→ **WHAT IS BEING ASKED**
Two lines in the data below mark the range: the one with "Meeting Minutes" and the one with "(SW Mi STEM) |". Return both, along with every line between them, exactly.

→ **DATA FOR THIS EXERCISE**
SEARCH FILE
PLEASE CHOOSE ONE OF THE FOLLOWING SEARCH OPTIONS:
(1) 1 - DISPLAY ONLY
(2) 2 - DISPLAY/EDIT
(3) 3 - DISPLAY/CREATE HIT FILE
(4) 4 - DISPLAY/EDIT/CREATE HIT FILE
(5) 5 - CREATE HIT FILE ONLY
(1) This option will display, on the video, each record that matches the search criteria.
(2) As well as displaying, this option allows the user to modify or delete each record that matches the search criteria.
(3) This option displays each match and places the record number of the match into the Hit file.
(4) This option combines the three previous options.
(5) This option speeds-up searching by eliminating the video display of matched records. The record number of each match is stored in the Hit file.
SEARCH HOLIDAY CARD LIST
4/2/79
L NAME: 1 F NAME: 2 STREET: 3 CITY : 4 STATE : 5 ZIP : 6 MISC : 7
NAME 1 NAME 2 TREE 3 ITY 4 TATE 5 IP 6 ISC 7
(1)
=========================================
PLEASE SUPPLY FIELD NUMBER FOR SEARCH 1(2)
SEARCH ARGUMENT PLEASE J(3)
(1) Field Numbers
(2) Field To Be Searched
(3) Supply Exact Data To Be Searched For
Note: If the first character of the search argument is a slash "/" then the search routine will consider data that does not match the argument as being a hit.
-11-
--
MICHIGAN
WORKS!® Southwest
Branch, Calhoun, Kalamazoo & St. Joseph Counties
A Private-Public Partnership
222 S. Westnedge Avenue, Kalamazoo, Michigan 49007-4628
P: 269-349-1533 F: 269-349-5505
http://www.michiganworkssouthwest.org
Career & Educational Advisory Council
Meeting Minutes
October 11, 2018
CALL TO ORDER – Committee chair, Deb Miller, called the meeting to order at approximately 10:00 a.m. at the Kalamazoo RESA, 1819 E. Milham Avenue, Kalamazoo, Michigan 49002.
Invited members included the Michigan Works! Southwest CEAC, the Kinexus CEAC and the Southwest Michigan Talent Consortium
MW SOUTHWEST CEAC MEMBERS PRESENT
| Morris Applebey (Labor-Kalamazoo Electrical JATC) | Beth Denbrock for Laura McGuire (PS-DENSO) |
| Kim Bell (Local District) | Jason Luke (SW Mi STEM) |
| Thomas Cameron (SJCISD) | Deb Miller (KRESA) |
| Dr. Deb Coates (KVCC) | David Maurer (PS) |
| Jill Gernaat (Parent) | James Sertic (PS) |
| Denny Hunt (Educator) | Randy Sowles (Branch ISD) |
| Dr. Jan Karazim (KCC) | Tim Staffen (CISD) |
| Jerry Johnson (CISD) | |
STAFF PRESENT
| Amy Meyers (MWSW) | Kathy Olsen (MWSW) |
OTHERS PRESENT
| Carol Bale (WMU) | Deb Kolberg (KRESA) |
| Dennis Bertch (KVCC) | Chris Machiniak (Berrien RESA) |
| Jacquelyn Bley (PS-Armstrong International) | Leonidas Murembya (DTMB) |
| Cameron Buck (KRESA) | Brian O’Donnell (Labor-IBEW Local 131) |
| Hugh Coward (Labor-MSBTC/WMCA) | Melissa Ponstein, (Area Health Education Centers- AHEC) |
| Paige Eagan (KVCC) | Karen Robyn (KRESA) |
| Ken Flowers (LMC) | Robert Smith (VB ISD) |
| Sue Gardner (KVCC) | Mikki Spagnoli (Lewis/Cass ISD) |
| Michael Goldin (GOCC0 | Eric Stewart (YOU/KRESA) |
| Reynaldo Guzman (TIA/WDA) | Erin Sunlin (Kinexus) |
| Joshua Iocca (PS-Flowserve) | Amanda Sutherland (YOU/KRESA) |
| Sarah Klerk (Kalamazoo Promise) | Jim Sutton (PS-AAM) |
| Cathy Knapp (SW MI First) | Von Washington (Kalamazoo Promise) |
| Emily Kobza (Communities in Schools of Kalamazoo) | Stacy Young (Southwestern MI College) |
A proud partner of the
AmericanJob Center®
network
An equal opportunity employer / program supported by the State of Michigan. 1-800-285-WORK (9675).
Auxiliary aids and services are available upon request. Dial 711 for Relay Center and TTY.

→ **TASK RESPONSE**
Meeting Minutes
October 11, 2018
CALL TO ORDER – Committee chair, Deb Miller, called the meeting to order at approximately 10:00 a.m. at the Kalamazoo RESA, 1819 E. Milham Avenue, Kalamazoo, Michigan 49002.
Invited members included the Michigan Works! Southwest CEAC, the Kinexus CEAC and the Southwest Michigan Talent Consortium
MW SOUTHWEST CEAC MEMBERS PRESENT
| Morris Applebey (Labor-Kalamazoo Electrical JATC) | Beth Denbrock for Laura McGuire (PS-DENSO) |
| Kim Bell (Local District) | Jason Luke (SW Mi STEM) |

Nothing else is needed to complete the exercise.